By far the largest budget item on the Minister’s list is a rail-link project from Darra to Springfield in Brisbane’s south-west.

"The $646 million, 10-kilometre extension of the rail line to Springfield will provide one of our fastest-growing regions with high-quality public transport for the first time," Nolan says.

The first stage of the project will finish in 2011 with a new station at Richlands and space for 650 cars.

Although buses to feed the rail stations are promised, a spokesperson for the Transport Minister says the issue of tenders for the ‘special new bus service’ hasn’t yet been considered.

"It’s too early to speculate which bus operator will service the new rail facilities at Richlands and Springfield," the spokesperson says.

The transport budget also includes $50 million for 220 new buses, catering for growth and replacement vehicles on the TransLink network.

Queensland Bus Industry Council President Graham Davis says the rail link is a good idea, he is concerned at the lack of detail in the Budget for bus service growth.

While Budget papers show government subsidies to public transport operators will rise by 15 percent in 2010-11, they do not detail the allocations to individual modes.

They do note the ‘number of vehicle service kilometres in contract areas" serviced by buses is forecast to increase by 3.2 percent to 95.85 million in the coming financial year – although there is no similar comparison for trains and ferries.

Davis says there should be funding for services to alleviate the current overloading problems.

"Money is needed to improve areas where running times need to be fixed, certainly there are areas out the west of Brisbane that need their running times resolved," he says.

"How much longer can we ignore overloading – it’s good to have new buses but you need money to have drivers behind the wheel and run them."

Davis says the Budget has some detail on new bus funding, but the fact service growth is not featured is cause for concern.

"How is the growth plan for buses being funded – I can’t see it," Davis says.

He adds it is now a case of ‘wait and see’ what TransLink does with its 2010-11 allocation.

"I don’t believe there’s room for optimism because there’s been no indication of funding for service growth in the Budget.

"I don’t see it, and my concern is that it will be light on."

What is clear in the Budget is Premier Anna Bligh’s determination to get some projects finished.

That includes busway extensions, with $197 million for the Enoggera Creek to Kedron line and $150 million to the Buranda to Coorparoo line.

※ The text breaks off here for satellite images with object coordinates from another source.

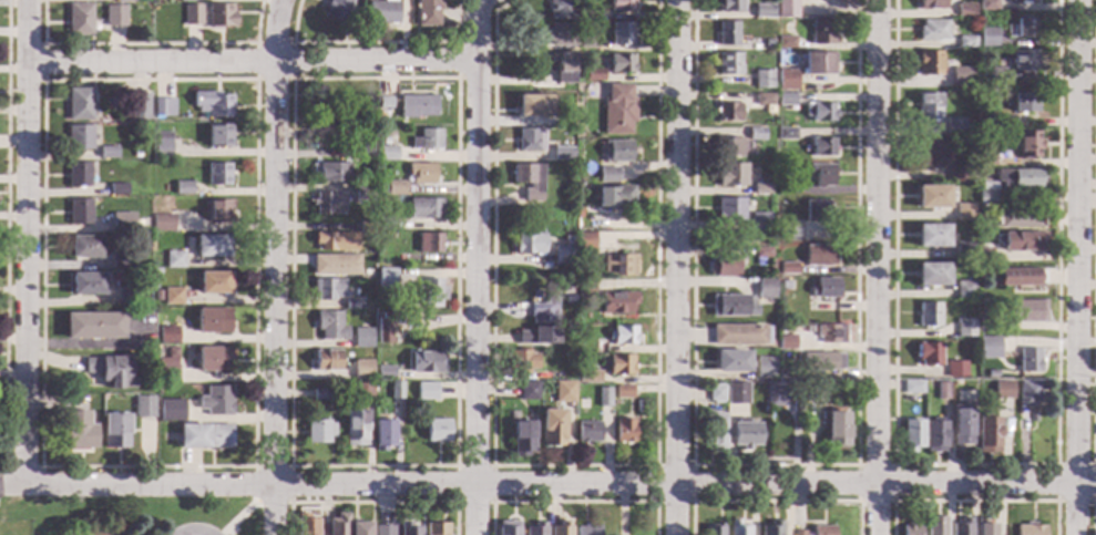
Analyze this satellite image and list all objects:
building: (123, 0)
building: (187, 0)
building: (1023, 1)
building: (931, 4)
building: (621, 5)
building: (987, 5)
building: (729, 6)
building: (559, 9)
building: (785, 9)
building: (335, 10)
building: (965, 10)
building: (762, 11)
building: (381, 12)
building: (591, 12)
building: (426, 13)
building: (191, 15)
building: (113, 16)
building: (219, 16)
building: (79, 20)
building: (1024, 27)
building: (932, 30)
building: (821, 32)
building: (727, 33)
building: (621, 34)
building: (557, 35)
building: (987, 37)
road: (371, 42)
building: (785, 42)
building: (965, 42)
building: (588, 43)
road: (254, 44)
building: (767, 44)
road: (455, 60)
building: (1023, 61)
road: (283, 63)
building: (621, 63)
building: (818, 63)
building: (930, 63)
building: (728, 64)
building: (562, 67)
building: (593, 74)
building: (994, 74)
building: (963, 77)
building: (762, 79)
building: (786, 80)
building: (786, 99)
building: (763, 100)
building: (212, 103)
building: (1022, 103)
building: (78, 104)
building: (382, 104)
building: (533, 105)
building: (415, 106)
building: (928, 106)
building: (136, 107)
building: (162, 107)
building: (617, 110)
building: (356, 111)
building: (727, 111)
building: (324, 112)
building: (820, 112)
building: (993, 122)
building: (323, 123)
building: (969, 123)
building: (981, 125)
building: (954, 127)
building: (361, 130)
building: (754, 134)
building: (785, 134)
building: (219, 135)
building: (77, 138)
building: (529, 139)
building: (425, 140)
building: (383, 141)
building: (161, 144)
building: (1028, 145)
building: (726, 147)
building: (822, 147)
building: (361, 148)
building: (616, 151)
building: (105, 152)
building: (930, 152)
building: (135, 153)
building: (386, 153)
building: (560, 153)
building: (986, 158)
building: (331, 172)
building: (420, 173)
building: (957, 173)
building: (77, 175)
building: (218, 175)
building: (607, 175)
building: (730, 175)
building: (821, 175)
building: (972, 176)
building: (1018, 178)
building: (527, 180)
building: (182, 187)
building: (390, 188)
building: (786, 188)
building: (116, 189)
building: (759, 189)
building: (361, 193)
building: (986, 194)
building: (612, 196)
building: (931, 197)
building: (327, 203)
building: (729, 208)
building: (423, 209)
building: (818, 210)
building: (78, 211)
building: (217, 211)
building: (964, 212)
building: (1018, 218)
building: (757, 221)
building: (121, 222)
building: (162, 223)
building: (384, 223)
building: (136, 224)
building: (595, 226)
building: (364, 230)
building: (790, 230)
road: (1092, 234)
building: (931, 235)
building: (399, 239)
road: (25, 241)
building: (334, 241)
building: (582, 241)
building: (1021, 241)
building: (427, 243)
building: (528, 243)
building: (211, 246)
building: (84, 247)
building: (761, 250)
building: (963, 251)
building: (562, 253)
building: (818, 255)
building: (379, 256)
building: (983, 256)
building: (121, 259)
building: (159, 260)
building: (173, 260)
building: (333, 265)
road: (273, 266)
building: (617, 266)
building: (722, 266)
road: (674, 267)
road: (876, 267)
road: (1078, 267)
building: (787, 269)
building: (931, 274)
building: (370, 275)
building: (385, 278)
building: (1017, 278)
building: (213, 283)
building: (86, 284)
building: (785, 285)
building: (584, 288)
building: (825, 288)
building: (325, 289)
building: (764, 289)
building: (964, 289)
building: (429, 293)
building: (155, 295)
building: (126, 296)
building: (172, 296)
road: (474, 298)
building: (567, 299)
building: (616, 303)
building: (349, 304)
building: (731, 306)
building: (542, 311)
building: (1024, 311)
building: (927, 315)
building: (406, 319)
building: (212, 321)
building: (982, 324)
building: (92, 325)
building: (329, 325)
building: (964, 328)
building: (382, 329)
building: (576, 332)
building: (829, 334)
building: (167, 335)
building: (621, 335)
building: (737, 335)
building: (537, 336)
building: (360, 338)
building: (785, 342)
building: (987, 347)
building: (171, 352)
building: (928, 354)
building: (213, 359)
building: (326, 360)
building: (1028, 360)
building: (520, 361)
building: (730, 361)
building: (425, 362)
building: (820, 362)
building: (618, 364)
building: (761, 367)
building: (361, 369)
building: (954, 369)
building: (111, 370)
building: (383, 372)
building: (779, 373)
building: (991, 373)
building: (167, 374)
building: (587, 377)
building: (955, 382)
building: (912, 387)
building: (394, 390)
building: (1002, 390)
building: (361, 391)
building: (424, 391)
building: (527, 391)
building: (622, 391)
building: (941, 391)
building: (562, 392)
building: (813, 392)
building: (715, 393)
building: (735, 393)
building: (319, 395)
building: (782, 395)
building: (602, 397)
building: (215, 400)
building: (1026, 401)
building: (144, 407)
building: (170, 410)
building: (1033, 417)
building: (961, 424)
building: (354, 428)
building: (550, 428)
building: (77, 430)
building: (115, 430)
building: (623, 430)
building: (835, 430)
building: (318, 431)
building: (435, 431)
building: (586, 431)
building: (714, 431)
building: (744, 433)
building: (380, 434)
building: (987, 434)
building: (911, 435)
building: (934, 435)
building: (204, 436)
building: (521, 438)
road: (772, 465)
road: (890, 465)
road: (974, 465)
road: (1091, 465)
road: (489, 466)
road: (564, 466)
road: (689, 466)
road: (288, 467)
road: (288, 467)
road: (11, 483)
road: (559, 485)
road: (774, 501)
road: (972, 501)
road: (370, 502)
road: (572, 502)
park: (130, 515)
road: (1092, 516)
road: (234, 517)
building: (337, 524)
building: (305, 525)
building: (934, 526)
building: (960, 527)
building: (983, 527)
building: (358, 528)
building: (506, 528)
building: (736, 528)
building: (407, 529)
building: (434, 529)
building: (534, 529)
building: (559, 529)
building: (586, 529)
building: (769, 529)
building: (1030, 529)
building: (381, 530)
building: (712, 530)
building: (820, 530)
building: (910, 530)
building: (797, 532)
building: (99, 534)

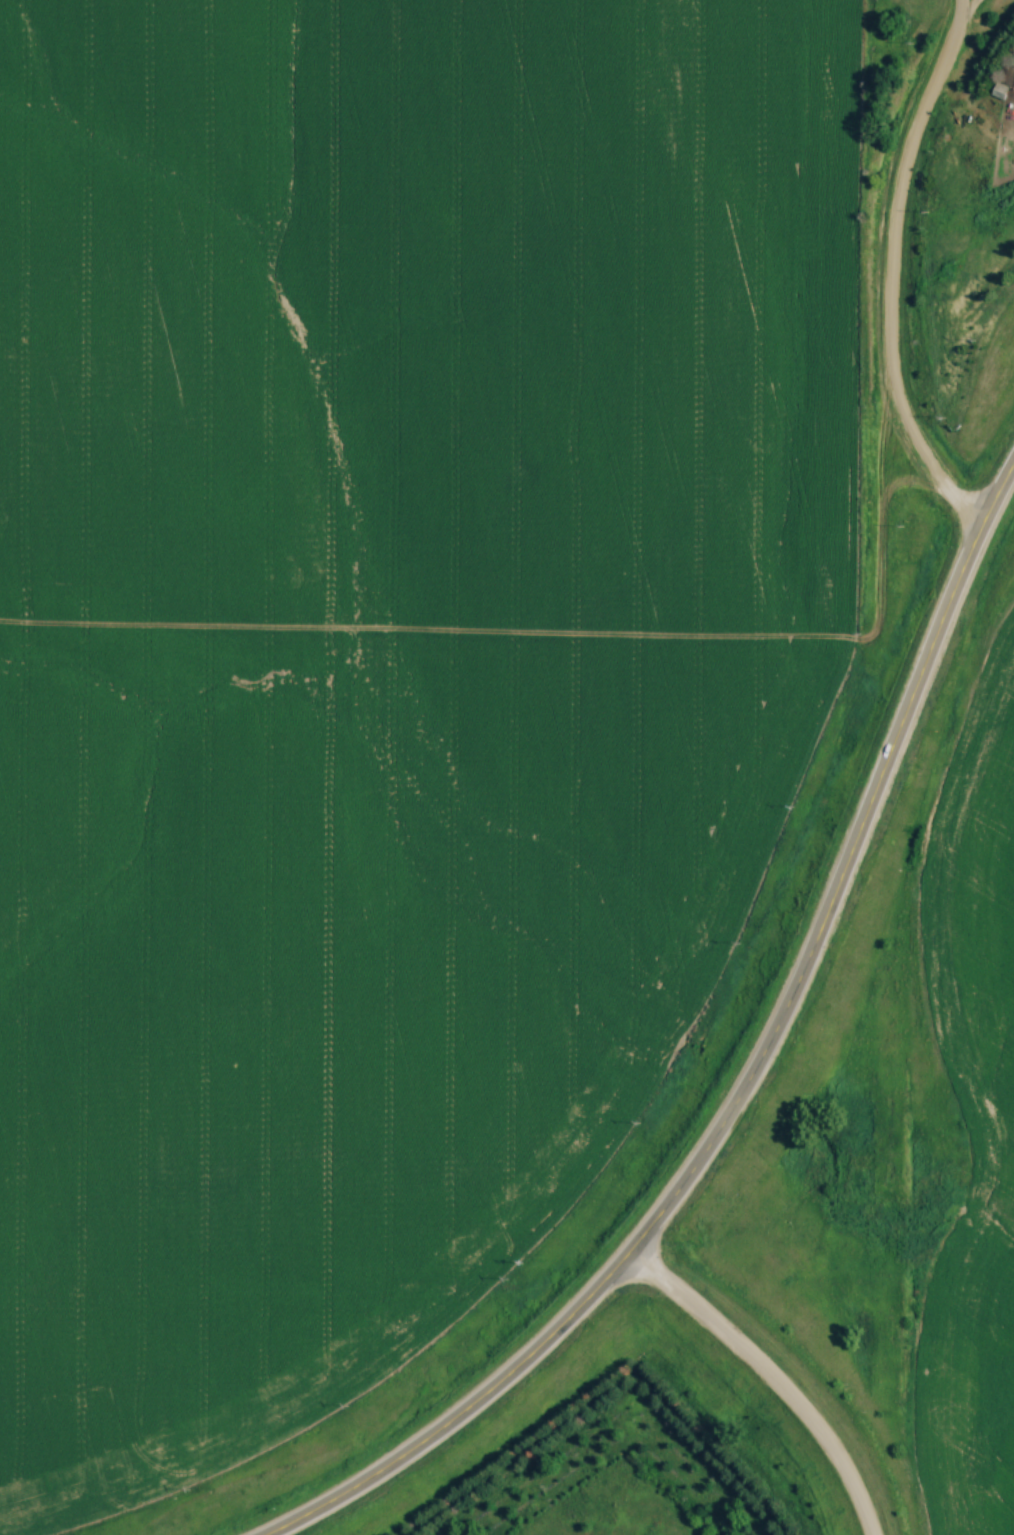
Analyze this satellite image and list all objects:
road: (977, 15)
building: (1001, 91)
road: (891, 274)
road: (742, 1075)
road: (767, 1380)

Road works also receives a boost, with $3.3 billion going on upgrades across the state, including fast-tracking the Ipswich motorway with a further $550 million for the Dinmore-Goodna section – a noted traffic bottleneck.

The Redcliffe peninsular might also get its second bridge sooner with a further $315 million to finish the Houghton Highway bridge duplication.

At Mackay, $148 million will be used to fix another local bottleneck – the Forgan Bridge – the main city centre access point from the heavily populated northern suburbs.

Main Roads Minister Craig Wallace describes these projects as ‘bridge mania’.

"We’re also keeping our foot very firmly on the pedal to complete Australia’s biggest road and bridge project with the completion of the Gateway upgrade project, as part of the government’s $2.5 billion investment into the Gateway corridor," he says.